North Vancouver District working to undercut wildfires
Residents of North Vancouver’s Seymour Heights neighbourhood may soon hear the whirr and whine of chainsaws and wood chippers in the trail-lined forest behind their homes.
But not to panic; the job’s been hired out by District of North Vancouver staff as part of a plan to prevent wildfires in the area.
Approximately 20 acres of district-owned forest lands known as Hyannis Park will be selectively cut, chipped and much of it hauled away before the migratory-bird nesting season begins next month.
The lands butt up against approximately three dozen homes along Hyannis Drive, Hyannis Point and Hill Drive, and also contain a water supply reservoir and a busy trail system the district is eager to protect.
Their plan is to remove and destroy those smaller coniferous trees that don’t reach the higher canopy; trees that tend to act as “ladder fuel,” connecting flames on the ground with the upper boughs in wildfire situations, according to district forester Mark Brown.
“The vegetation we target is the small-diameter understory trees,” Brown told The Outlook in a phone interview.
Those trees are often dry and dying because the larger trees have soaked up all the sun and moisture before it can reach the forest floor.
In addition, whichever contractor the district hires to clear the understory will also be tasked with pruning back some branches in the canopy, further breaking the ladder effect, and fully removing some of the larger dead trees which could pose a fall risk to joggers, hikers and bikers in the area.
Once cleared, much of the ladder wood will be mulched for use on local trails, while the understory is replaced with less combustible varieties of deciduous — or, leafy — saplings, as opposed to the prominent dry-needled varieties of hemlock and dwarf mistletoe there today.

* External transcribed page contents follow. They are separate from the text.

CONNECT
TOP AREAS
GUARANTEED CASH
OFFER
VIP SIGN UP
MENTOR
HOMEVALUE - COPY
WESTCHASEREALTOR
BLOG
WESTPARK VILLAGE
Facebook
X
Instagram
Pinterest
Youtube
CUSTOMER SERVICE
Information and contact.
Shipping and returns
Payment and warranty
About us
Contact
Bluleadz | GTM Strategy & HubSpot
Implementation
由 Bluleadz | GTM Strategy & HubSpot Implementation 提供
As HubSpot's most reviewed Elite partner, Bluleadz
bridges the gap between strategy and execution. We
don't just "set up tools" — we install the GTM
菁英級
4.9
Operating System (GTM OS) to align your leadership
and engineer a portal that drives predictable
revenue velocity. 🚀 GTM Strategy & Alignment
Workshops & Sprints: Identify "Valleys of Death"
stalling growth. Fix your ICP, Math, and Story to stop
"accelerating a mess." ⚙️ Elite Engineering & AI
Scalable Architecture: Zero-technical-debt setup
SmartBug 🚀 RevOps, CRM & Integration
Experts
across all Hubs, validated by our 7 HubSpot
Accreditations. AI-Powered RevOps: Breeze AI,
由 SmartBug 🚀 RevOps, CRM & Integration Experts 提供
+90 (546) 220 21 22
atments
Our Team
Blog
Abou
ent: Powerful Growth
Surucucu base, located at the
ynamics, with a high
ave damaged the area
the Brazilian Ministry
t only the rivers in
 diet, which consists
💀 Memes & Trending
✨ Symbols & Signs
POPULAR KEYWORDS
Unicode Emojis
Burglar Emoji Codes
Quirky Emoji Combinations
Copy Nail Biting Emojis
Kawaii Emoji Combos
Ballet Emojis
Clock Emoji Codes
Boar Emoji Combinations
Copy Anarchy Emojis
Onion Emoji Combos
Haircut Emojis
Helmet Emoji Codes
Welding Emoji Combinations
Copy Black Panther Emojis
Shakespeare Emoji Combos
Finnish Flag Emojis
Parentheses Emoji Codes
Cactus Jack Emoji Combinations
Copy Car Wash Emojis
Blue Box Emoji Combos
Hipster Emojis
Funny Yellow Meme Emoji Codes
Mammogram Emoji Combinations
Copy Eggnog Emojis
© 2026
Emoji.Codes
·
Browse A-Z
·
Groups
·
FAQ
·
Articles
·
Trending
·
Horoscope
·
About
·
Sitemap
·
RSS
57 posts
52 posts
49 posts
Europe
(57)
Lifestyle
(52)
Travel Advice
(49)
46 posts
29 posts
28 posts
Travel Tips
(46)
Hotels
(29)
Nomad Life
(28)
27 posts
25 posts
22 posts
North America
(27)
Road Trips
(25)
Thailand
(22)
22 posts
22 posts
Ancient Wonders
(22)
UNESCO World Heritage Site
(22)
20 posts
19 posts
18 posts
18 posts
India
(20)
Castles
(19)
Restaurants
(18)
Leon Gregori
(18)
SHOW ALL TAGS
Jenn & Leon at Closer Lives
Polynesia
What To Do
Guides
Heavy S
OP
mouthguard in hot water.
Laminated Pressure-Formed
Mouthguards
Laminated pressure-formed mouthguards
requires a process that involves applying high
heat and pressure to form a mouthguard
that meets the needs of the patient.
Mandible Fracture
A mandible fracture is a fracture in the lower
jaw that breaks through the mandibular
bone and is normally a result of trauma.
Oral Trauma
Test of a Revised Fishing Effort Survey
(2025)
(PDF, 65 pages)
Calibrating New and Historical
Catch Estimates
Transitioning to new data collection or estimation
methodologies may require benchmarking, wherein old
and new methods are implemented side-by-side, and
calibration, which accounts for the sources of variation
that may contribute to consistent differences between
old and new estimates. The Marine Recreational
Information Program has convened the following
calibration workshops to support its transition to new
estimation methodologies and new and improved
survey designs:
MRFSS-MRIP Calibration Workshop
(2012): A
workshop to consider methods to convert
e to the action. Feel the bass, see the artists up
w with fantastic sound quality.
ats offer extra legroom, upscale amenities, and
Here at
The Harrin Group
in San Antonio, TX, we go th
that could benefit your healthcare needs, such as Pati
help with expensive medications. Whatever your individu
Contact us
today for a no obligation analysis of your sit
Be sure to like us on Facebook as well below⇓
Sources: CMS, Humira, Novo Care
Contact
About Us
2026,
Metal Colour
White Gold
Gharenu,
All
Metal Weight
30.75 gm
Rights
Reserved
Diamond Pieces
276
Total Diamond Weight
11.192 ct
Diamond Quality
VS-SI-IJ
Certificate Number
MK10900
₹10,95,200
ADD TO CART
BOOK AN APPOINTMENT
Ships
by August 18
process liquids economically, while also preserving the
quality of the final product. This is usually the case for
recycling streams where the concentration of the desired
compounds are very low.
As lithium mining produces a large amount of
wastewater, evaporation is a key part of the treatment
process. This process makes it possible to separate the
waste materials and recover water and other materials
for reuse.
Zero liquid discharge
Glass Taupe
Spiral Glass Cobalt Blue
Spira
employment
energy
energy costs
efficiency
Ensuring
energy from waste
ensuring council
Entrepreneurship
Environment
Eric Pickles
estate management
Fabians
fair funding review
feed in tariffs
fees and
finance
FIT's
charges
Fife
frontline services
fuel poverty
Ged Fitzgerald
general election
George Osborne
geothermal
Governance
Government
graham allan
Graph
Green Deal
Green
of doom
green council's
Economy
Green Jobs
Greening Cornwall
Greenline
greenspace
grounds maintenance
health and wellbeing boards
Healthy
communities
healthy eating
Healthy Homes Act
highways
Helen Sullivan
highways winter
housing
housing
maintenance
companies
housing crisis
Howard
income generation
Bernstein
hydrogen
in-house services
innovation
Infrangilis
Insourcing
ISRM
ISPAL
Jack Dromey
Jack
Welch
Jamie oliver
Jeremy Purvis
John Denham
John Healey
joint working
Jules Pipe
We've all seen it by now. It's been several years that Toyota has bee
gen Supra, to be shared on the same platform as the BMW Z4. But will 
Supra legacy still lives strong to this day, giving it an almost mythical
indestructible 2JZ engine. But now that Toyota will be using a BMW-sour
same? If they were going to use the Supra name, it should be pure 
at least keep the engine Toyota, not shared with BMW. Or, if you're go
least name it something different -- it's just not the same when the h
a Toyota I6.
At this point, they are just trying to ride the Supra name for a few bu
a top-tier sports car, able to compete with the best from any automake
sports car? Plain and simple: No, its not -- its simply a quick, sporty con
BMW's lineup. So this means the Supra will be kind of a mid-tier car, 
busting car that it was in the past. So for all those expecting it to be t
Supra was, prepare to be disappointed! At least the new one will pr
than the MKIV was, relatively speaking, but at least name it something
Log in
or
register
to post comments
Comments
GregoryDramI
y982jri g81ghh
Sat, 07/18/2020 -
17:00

And where the soil has been disturbed, workers will plant native shrubs and ferns.
“The target replacement species aren’t really as flammable because they’re green during the growing season,” Brown said. “And the fern fronds are so biodegradable they disappear into the forest floor really rapidly — they rot right down and hold the moisture.”
The district’s fire management program stems from a 2008 pilot targeting 20 acres of Grousewoods Park. Since then, two other fuel mitigation projects measuring 15 and 20 acres apiece have met with success, with the province providing 90 per cent of the program’s funding and the district chipping in the rest.
But the work slated for next season may yet prove the largest test of the program’s efficacy. That’s when the District is proposing to clear a 99-hectare fire break along its urban-woodland border, tying in where possible with the previously cleared BC Hydro transmission corridors.
Later this year, forestry technicians will map and temporarily mark off those areas being considered for the district-wide buffer zone.
“If a particular homeowner is concerned about privacy screening or some other issue we haven’t anticipated in the development of the prescription, they can bring that forward and usually there’s enough flexibility in the program to accommodate those kinds of issues,” Brown said. “The residents have been super, super supportive. They see the benefit to them in protecting their real-estate and the homes in the community — and also protecting the forest.”